项目作者: akjindal53244

项目描述 :
Text classification using char-CNN + word-CNN
高级语言: Python
项目地址: git://github.com/akjindal53244/text_classification_hierarchical_cnn.git
创建时间: 2017-11-27T12:06:24Z
项目社区:https://github.com/akjindal53244/text_classification_hierarchical_cnn

开源协议:Apache License 2.0

下载


text_classification_hierarchical_cnn

Text classification using char-CNN + word-CNN

Reference:

  1. Convolutional Neural Networks for Sentence Classification
    http://www.aclweb.org/anthology/D14-1181

  2. Character-Aware Neural Language Models
    https://arxiv.org/pdf/1508.06615.pdf

File configuations:

  1. Assign suitable name to variable ‘datasetidentity’ (dataset specific name) under class DataConfig. Create folder with name “dump“ + dataset_identity under ‘data’ folder. All dataset specific vocab, embedding_matrix will be automatically stored in this folder. It helps maintaining consistency while doing experiments on multiple datasets.
  2. Like above, copy train, valid and test files under folder with name as ‘dataset_identity’ variable’s value under ‘data’ folder and accordingly change file/folder paths into class DataConfig under ‘utils/feature_extraction.py’.
  3. data format: Label TAB Utterance (No space around “\t”)

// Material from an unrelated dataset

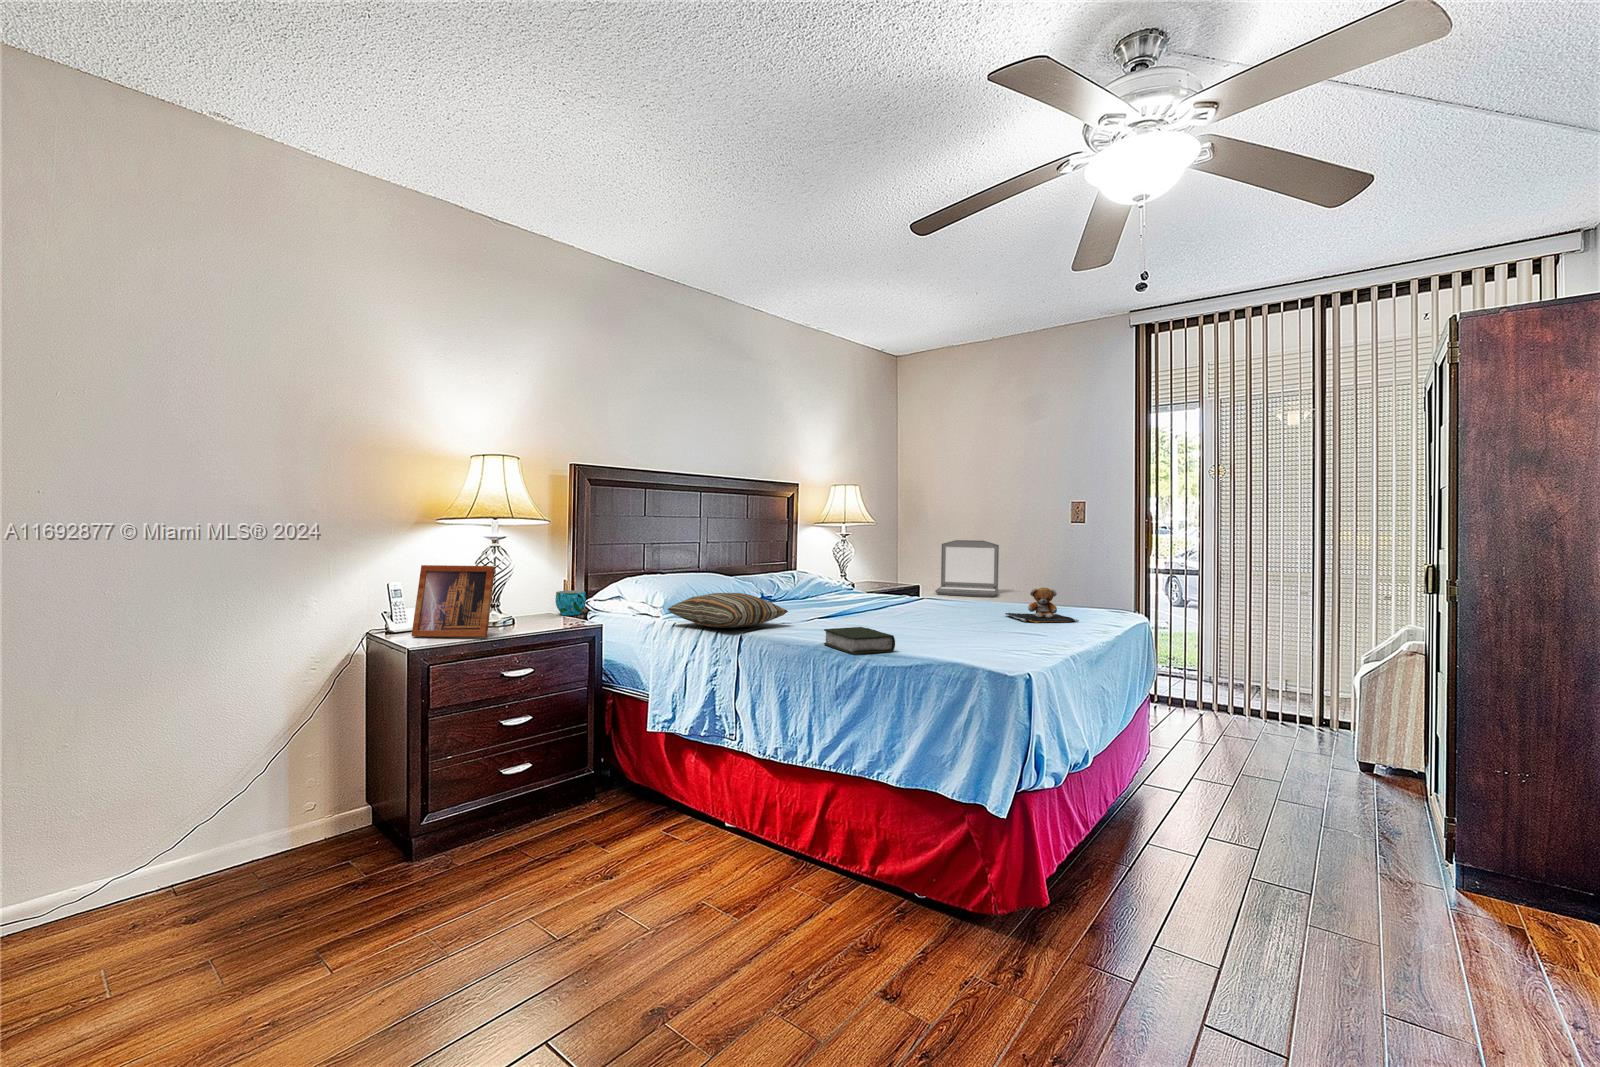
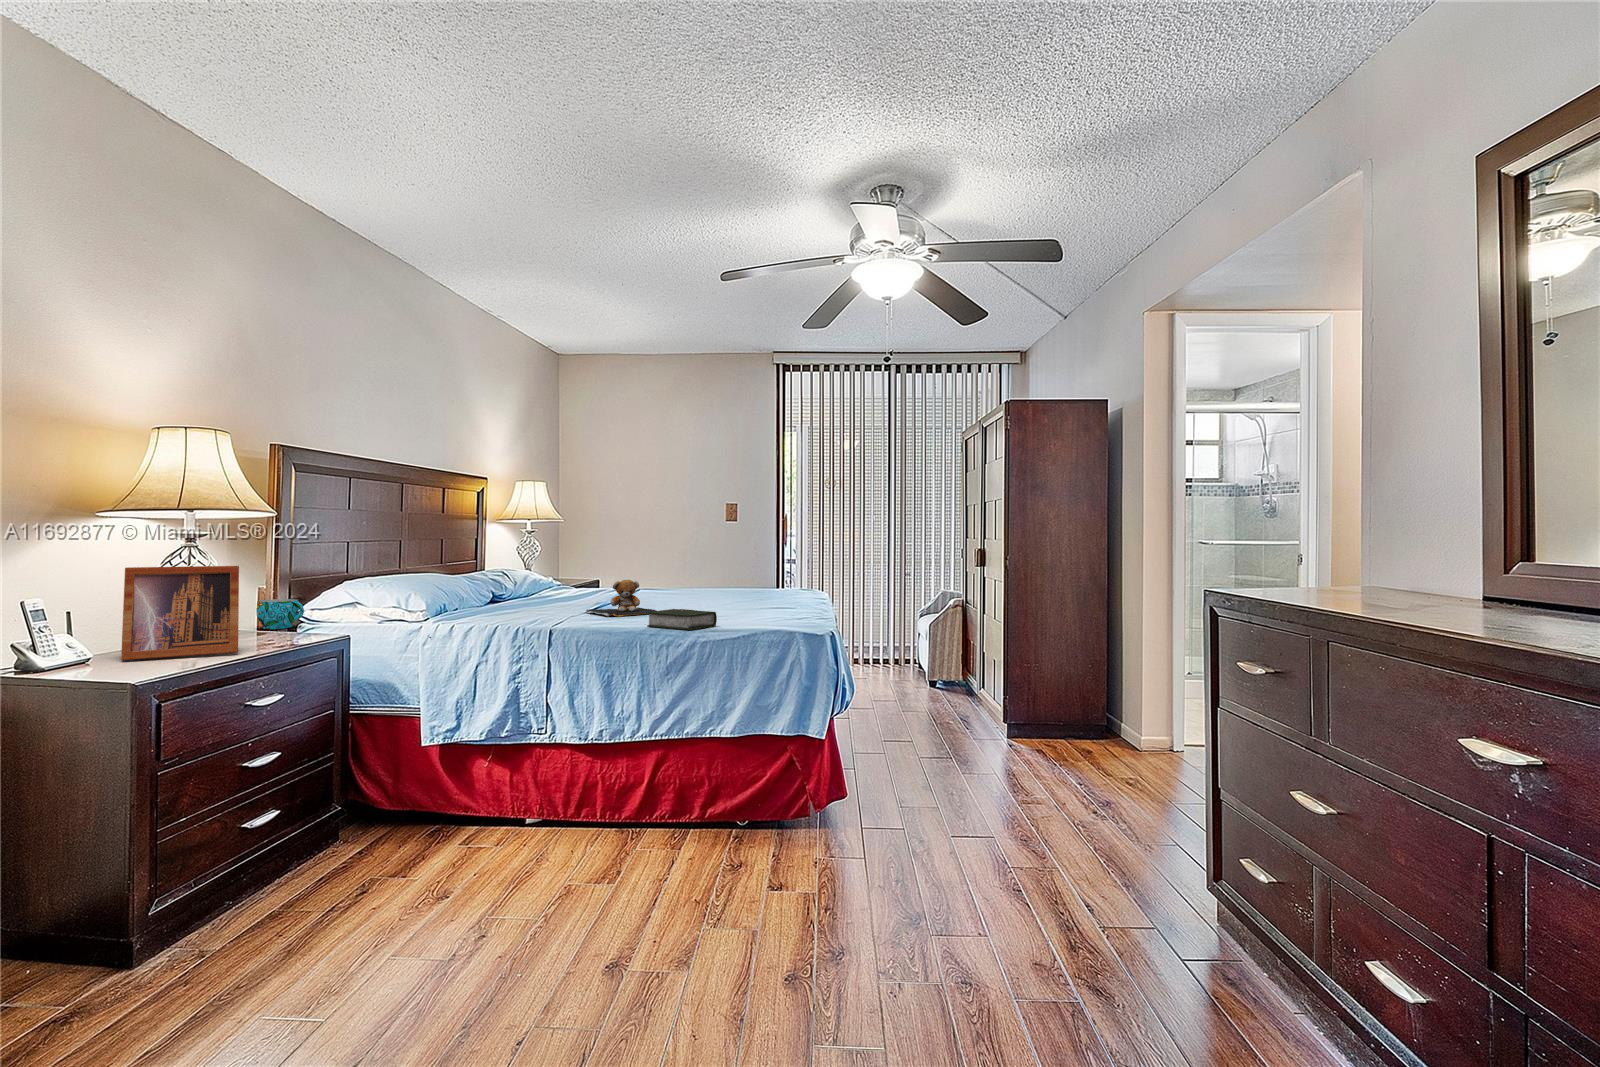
laptop: present [935,540,999,597] -> none [640,537,700,590]
teddy bear: present [1005,587,1079,623] -> present [586,580,656,616]
pillow: present [668,593,788,628] -> none [451,588,577,624]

Hyperparameters/architecture related configurations:

  1. Model and architecture related settings (number of layers, filters, enable fully connected layers, dropout, epochs, batch_size, lr etc..) can be adjusted via class ‘ModelConfig’ under ‘utils/feature_extraction.py’
  2. Current code uses SENNA 50d embeddings - https://ronan.collobert.com/senna/ however you can use your own embeddings. Just change filename via variable name ‘embedding_file’ into class ‘DataConfig’

Traininig/Testing => train.py

For Training:

main(Flags.TRAIN, load_existing_dump=False)

‘load_existing_dump’:
If set to False, will create vocabs, embedding_matrix etc. from input dataset and saves into ‘dump_dir’ as mentioned above.
If True, will load it from existing ‘dump_dir’ without creating vocabs again, thus little faster. It is useful while performing multiple training with same dataset:
main(Flags.TRAIN, load_existing_dump=True)

For Testing:

main(Flags.TEST, load_existing_dump=True)

Error Analysis:

Incorrect test predictions will automatically get written under model_saver directory.